The same technique adopted to classify the compounds based on lithium, oxygen, and iron was used to predict the crystallographic group of the compounds containing lithium, manganese, and oxygen. Manganese was therefore treated as a vicarious atom with respect to iron. Only those compounds whose space group was contained in the previously processed dataset have been selected since, as is logical, it would not be possible for the program to predict space groups not contained within it. The prediction technique was the same as previously reported: the compound was compared with all those present in the database, and the proximity between the cell formulas was calculated. The manganese has been treated as if it was iron in the sense that, in the calculation, the stoichiometric coefficient of the manganese has been subtracted from that of the iron. For this reason, manganese compounds that also contained iron were not taken into consideration. The first six compounds closest to the compound to be tested were then extrapolated. The normalized exponential function was used to normalize the outputs, changing them from weighted-sum values into probabilities that add up to one.

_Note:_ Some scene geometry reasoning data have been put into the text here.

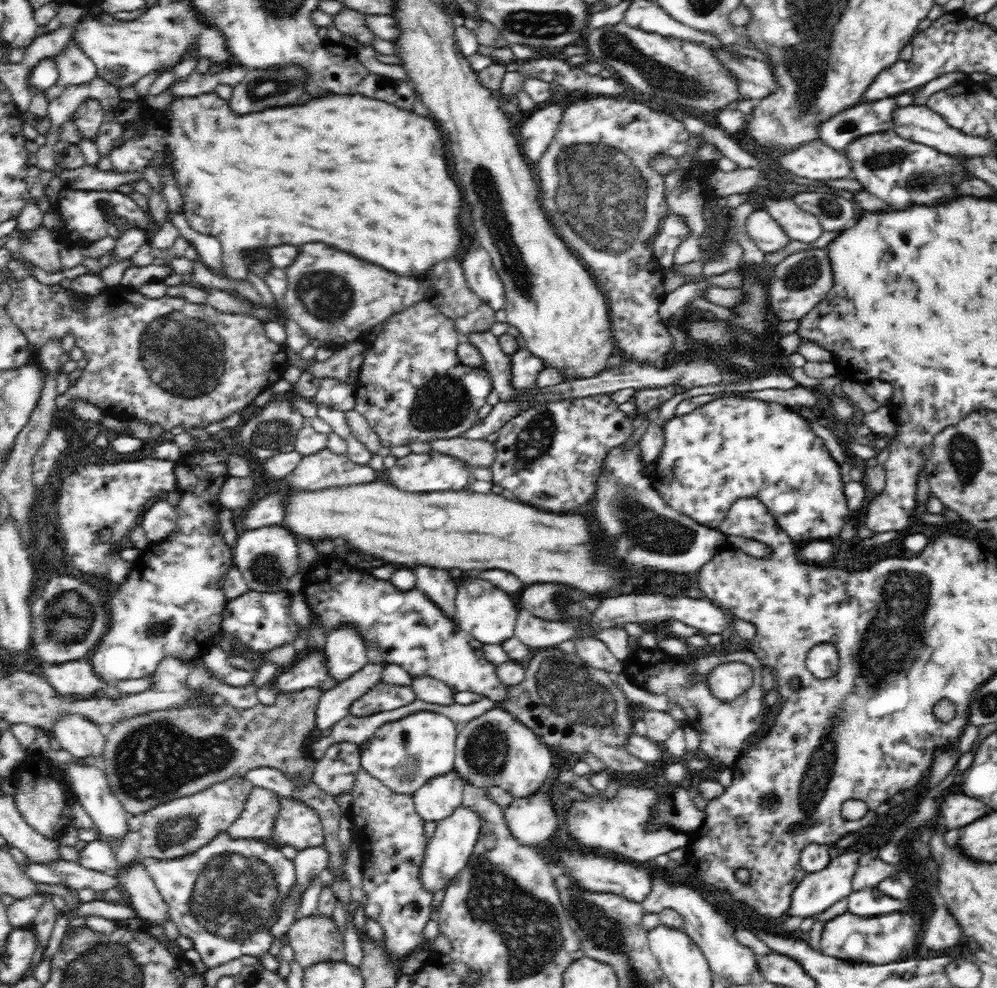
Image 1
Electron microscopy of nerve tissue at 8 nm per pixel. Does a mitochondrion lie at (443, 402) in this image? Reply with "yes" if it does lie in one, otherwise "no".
yes

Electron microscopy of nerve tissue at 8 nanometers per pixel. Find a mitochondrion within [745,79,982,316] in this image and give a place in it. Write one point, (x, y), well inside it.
(889, 157)

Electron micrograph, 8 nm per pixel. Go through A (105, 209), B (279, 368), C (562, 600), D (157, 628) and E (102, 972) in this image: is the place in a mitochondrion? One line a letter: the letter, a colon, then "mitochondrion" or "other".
A: mitochondrion
B: other
C: mitochondrion
D: mitochondrion
E: mitochondrion

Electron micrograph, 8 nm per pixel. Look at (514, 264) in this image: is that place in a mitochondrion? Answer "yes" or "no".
yes

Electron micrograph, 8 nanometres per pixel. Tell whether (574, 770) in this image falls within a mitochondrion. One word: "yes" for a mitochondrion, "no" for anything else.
no

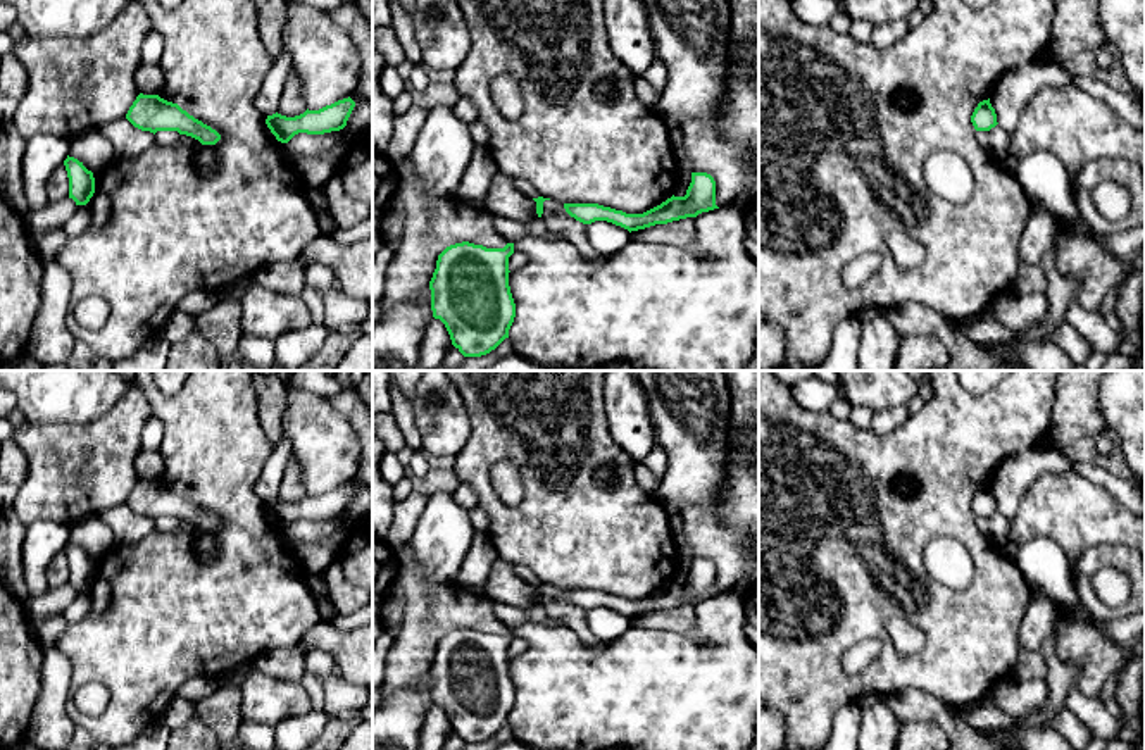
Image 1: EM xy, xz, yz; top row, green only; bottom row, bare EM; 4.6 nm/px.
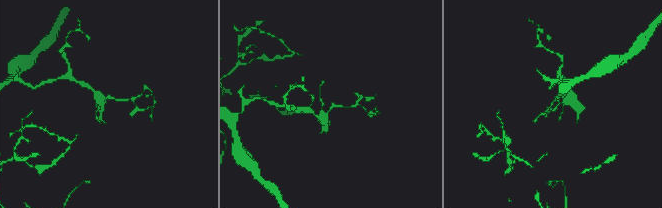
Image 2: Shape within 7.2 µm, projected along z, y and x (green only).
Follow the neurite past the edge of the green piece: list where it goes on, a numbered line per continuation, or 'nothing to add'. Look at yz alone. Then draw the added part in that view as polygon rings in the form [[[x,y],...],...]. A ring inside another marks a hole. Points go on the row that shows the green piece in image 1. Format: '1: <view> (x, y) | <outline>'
nothing to add

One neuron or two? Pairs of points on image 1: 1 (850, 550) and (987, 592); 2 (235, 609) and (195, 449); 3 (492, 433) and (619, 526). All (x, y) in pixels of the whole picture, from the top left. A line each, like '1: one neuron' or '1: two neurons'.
1: one neuron
2: one neuron
3: one neuron

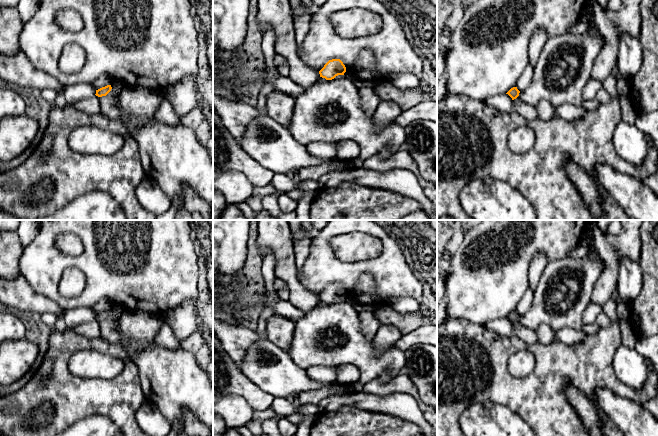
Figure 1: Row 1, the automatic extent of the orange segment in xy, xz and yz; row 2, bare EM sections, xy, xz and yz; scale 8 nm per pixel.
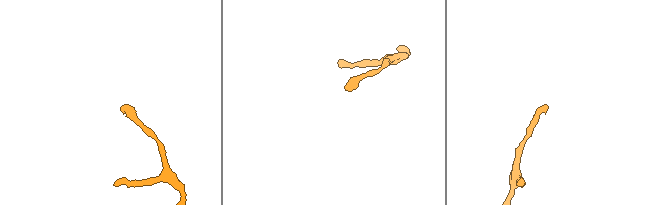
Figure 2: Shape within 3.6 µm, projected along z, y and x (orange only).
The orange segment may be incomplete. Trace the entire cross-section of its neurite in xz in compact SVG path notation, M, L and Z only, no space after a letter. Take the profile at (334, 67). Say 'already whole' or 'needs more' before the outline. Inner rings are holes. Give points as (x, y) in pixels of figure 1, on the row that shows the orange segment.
already whole | M340 59L329 60L319 71L320 77L332 80L338 75L344 75L346 67Z

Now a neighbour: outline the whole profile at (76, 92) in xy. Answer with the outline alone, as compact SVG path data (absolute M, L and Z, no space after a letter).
M79 83L66 86L65 99L67 105L90 98L96 94L96 89L88 83Z

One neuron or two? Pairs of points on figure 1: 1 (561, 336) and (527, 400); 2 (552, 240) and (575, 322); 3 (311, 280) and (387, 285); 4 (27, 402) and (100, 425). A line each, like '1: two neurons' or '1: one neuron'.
1: two neurons
2: two neurons
3: one neuron
4: two neurons

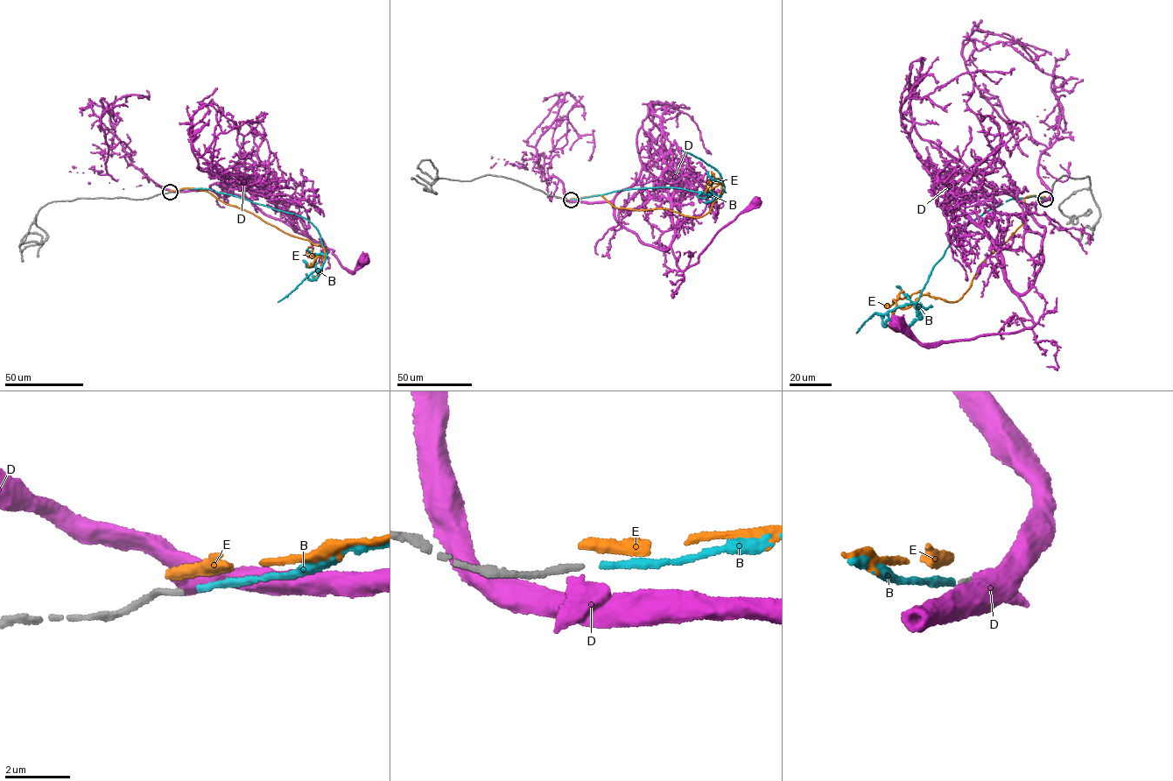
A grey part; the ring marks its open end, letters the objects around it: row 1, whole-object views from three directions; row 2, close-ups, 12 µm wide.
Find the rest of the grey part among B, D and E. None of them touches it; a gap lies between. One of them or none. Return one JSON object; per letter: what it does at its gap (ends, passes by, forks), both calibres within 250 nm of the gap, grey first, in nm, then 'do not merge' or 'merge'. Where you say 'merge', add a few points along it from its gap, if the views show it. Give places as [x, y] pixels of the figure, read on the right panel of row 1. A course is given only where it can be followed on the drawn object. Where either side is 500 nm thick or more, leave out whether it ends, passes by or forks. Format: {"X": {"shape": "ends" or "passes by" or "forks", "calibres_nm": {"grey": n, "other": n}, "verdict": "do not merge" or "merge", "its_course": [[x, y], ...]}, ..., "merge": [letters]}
{"B": {"shape": "ends", "calibres_nm": {"grey": 180, "other": 180}, "verdict": "merge", "its_course": [[1045, 199], [1010, 199], [977, 218], [953, 238], [914, 302], [884, 313], [876, 312], [856, 333]]}, "D": {"calibres_nm": {"grey": 180, "other": 650}, "verdict": "do not merge"}, "E": {"shape": "ends", "calibres_nm": {"grey": 180, "other": 400}, "verdict": "do not merge"}, "merge": ["B"]}

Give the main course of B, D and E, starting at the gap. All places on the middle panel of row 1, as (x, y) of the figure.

For example, for the compound of formula Li₈Mn₄O₁₂, the program found six close neighbours with different space group values, as shown in Table 3.

The first three columns contain, respectively, the ID, the cell formula, and the space group of the six compounds whose distance is closest to the compound under test. The D column contains the distance measured between the compound under test and the reference compounds, as calculated by the model. The Exp(D) column contains the exponential value of the distance (e^D). The 1/Softmax column contains the inverse of the Softmax equation (see supplementary material for explanation). The Norm column contains the probability that the structure of the reference compound is the same as that under test, obtained by normalization of the previous column. Column y assigns a value of “1” to the component with the highest probability value and a “0” to all the others. The yi column contains the corrected probability that corresponds to the probability listed in the Norm column if y = 1 or (1-Norm) if y = 0. The logarithmic cross-entropy loss (LCEL) can be calculated by adding the negative log (with base two) of the corrected probabilities column (yi) divided by the number of columns:

LCEL = \frac{1}{n} \sum_{1}^{n} - {Log}_{2} y i

(2)

If two or more entries have the same spatial group, their probability is summed together. For example, in the case shown, the second and third compounds belong to the same crystalline group so that the probability corresponding to this group is obtained by adding the two probabilities (0.048 + 0.026 = 0.074). The corrected probability (yi) is therefore 1 − 0.074 = 0.926.

3. Results

Traditional evaluation metrics were used to determine the effectiveness of the method. To identify the number of true or false positives and negatives, the confusion table shown in Figure S1 was used. To predict a true/false label, a cut-off threshold must be applied, and its value affects the distributions of true/false labels. The distance value was compared to the cut-off value. If the expected space group coincides with the real one (condition expressed as Correct) and the distance value is lower than the cut-off value, it is a true positive. If the distance is greater than the cut-off value, we have a false positive. If the expected space group does not coincide with the real one (condition expressed as Wrong) and the distance value is less than the cut-off value, it is a false negative. If the distance is greater than the cut-off value, we have a true negative. Table 4 reports the values of the true positive (TP), true negative (TN), false positive (FP), and false negative (FN) as a function of the cut-off distance.

By using the equations from one to six in the supplementary material, it is possible to calculate sensitivity, precision, F1_score, selectivity, accuracy, and false positive ratio for the proposed method. Figure 1 shows the sensitivity (also called recall or true positive ratio) and the precision as the cut-off distance increases.

As it is logical, by increasing the cut-off distance an increase in precision and a decrease in sensitivity are observed. The initial value of the sensitivity approaches 0.90. The increase in the cut-off distance leads to a continuous decline in sensitivity. Precision increases from 0.49 to over 0.9 by increasing the cut-off distance by four points. Further increasing the cut-off distance does not significantly change the precision. In general, a model is reliable when it has high precision and high sensitivity. These two values add up in the F1_score, which is higher as the model is reliable. The value of the F1_score is shown in Figure 2.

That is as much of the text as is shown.